▸ **Aim of the exercise**: Retype the whole listing exactly. Leave out pictures.

===== Data for this exercise =====

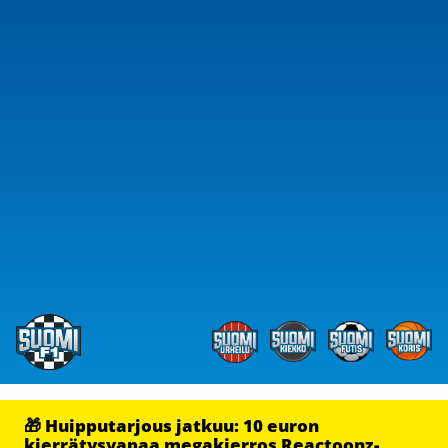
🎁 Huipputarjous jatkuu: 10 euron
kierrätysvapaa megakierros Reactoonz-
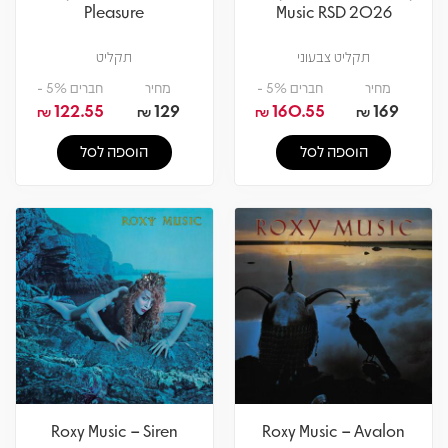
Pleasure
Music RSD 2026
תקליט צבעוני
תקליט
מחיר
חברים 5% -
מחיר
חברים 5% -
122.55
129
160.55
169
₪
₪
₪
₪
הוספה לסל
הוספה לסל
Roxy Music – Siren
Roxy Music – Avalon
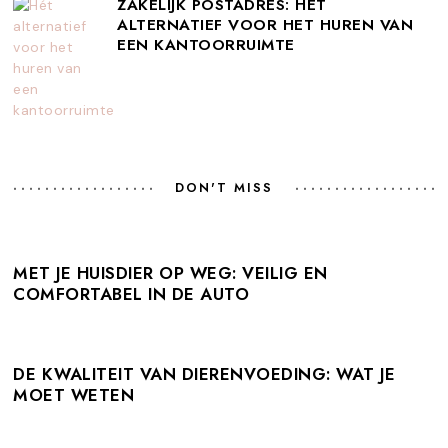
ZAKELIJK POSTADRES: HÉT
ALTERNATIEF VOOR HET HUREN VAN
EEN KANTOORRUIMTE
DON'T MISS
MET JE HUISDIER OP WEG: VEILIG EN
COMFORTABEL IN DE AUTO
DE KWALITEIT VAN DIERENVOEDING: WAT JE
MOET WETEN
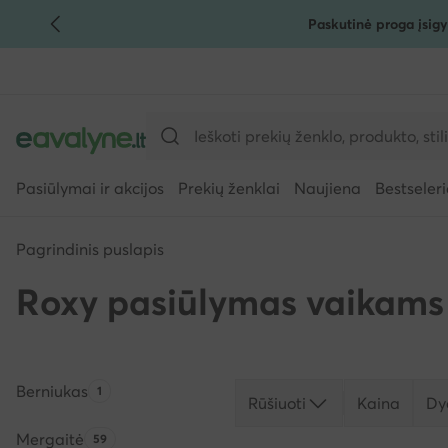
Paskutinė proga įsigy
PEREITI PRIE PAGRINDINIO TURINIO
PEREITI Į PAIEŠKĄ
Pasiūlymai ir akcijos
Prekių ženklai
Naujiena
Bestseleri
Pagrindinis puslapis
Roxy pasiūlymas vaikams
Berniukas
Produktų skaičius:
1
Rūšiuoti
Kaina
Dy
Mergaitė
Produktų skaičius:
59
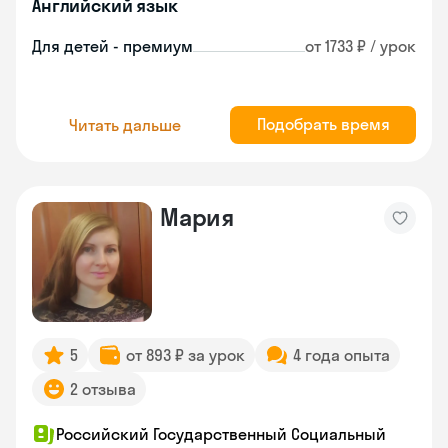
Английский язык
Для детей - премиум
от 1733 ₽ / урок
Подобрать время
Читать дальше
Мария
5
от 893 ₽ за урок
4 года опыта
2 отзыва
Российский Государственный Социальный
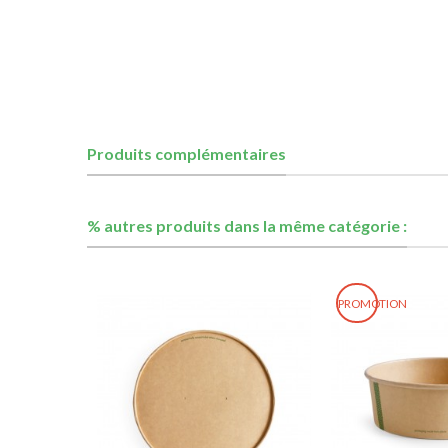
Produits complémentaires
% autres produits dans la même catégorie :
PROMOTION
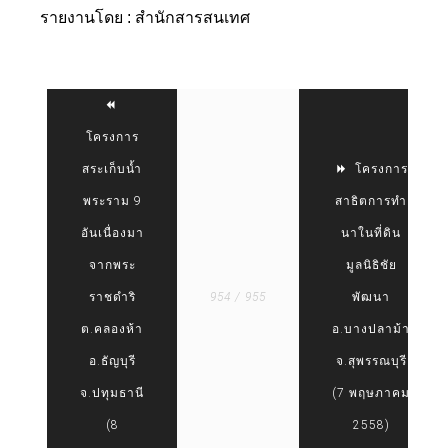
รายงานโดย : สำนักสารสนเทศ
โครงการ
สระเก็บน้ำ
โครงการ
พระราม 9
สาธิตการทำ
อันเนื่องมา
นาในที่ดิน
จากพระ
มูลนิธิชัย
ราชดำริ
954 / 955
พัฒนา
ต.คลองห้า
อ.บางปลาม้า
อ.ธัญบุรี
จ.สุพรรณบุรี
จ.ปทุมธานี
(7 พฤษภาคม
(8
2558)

=====

▸ **Answer section**:
🎁 Huipputarjous jatkuu: 10 euron
kierrätysvapaa megakierros Reactoonz-
Pleasure
Music RSD 2026
תקליט צבעוני
תקליט
מחיר
חברים 5% -
מחיר
חברים 5% -
122.55
129
160.55
169
₪
₪
₪
₪
הוספה לסל
הוספה לסל
Roxy Music – Siren
Roxy Music – Avalon
ZAKELIJK POSTADRES: HÉT
ALTERNATIEF VOOR HET HUREN VAN
EEN KANTOORRUIMTE
DON'T MISS
MET JE HUISDIER OP WEG: VEILIG EN
COMFORTABEL IN DE AUTO
DE KWALITEIT VAN DIERENVOEDING: WAT JE
MOET WETEN
Paskutinė proga įsigy
PEREITI PRIE PAGRINDINIO TURINIO
PEREITI Į PAIEŠKĄ
Pasiūlymai ir akcijos
Prekių ženklai
Naujiena
Bestseleri
Pagrindinis puslapis
Roxy pasiūlymas vaikams
Berniukas
Produktų skaičius:
1
Rūšiuoti
Kaina
Dy
Mergaitė
Produktų skaičius:
59
Английский язык
Для детей - премиум
от 1733 ₽ / урок
Подобрать время
Читать дальше
Мария
5
от 893 ₽ за урок
4 года опыта
2 отзыва
Российский Государственный Социальный
Produits complémentaires
% autres produits dans la même catégorie :
PROMOTION
รายงานโดย : สำนักสารสนเทศ
โครงการ
สระเก็บน้ำ
โครงการ
พระราม 9
สาธิตการทำ
อันเนื่องมา
นาในที่ดิน
จากพระ
มูลนิธิชัย
ราชดำริ
954 / 955
พัฒนา
ต.คลองห้า
อ.บางปลาม้า
อ.ธัญบุรี
จ.สุพรรณบุรี
จ.ปทุมธานี
(7 พฤษภาคม
(8
2558)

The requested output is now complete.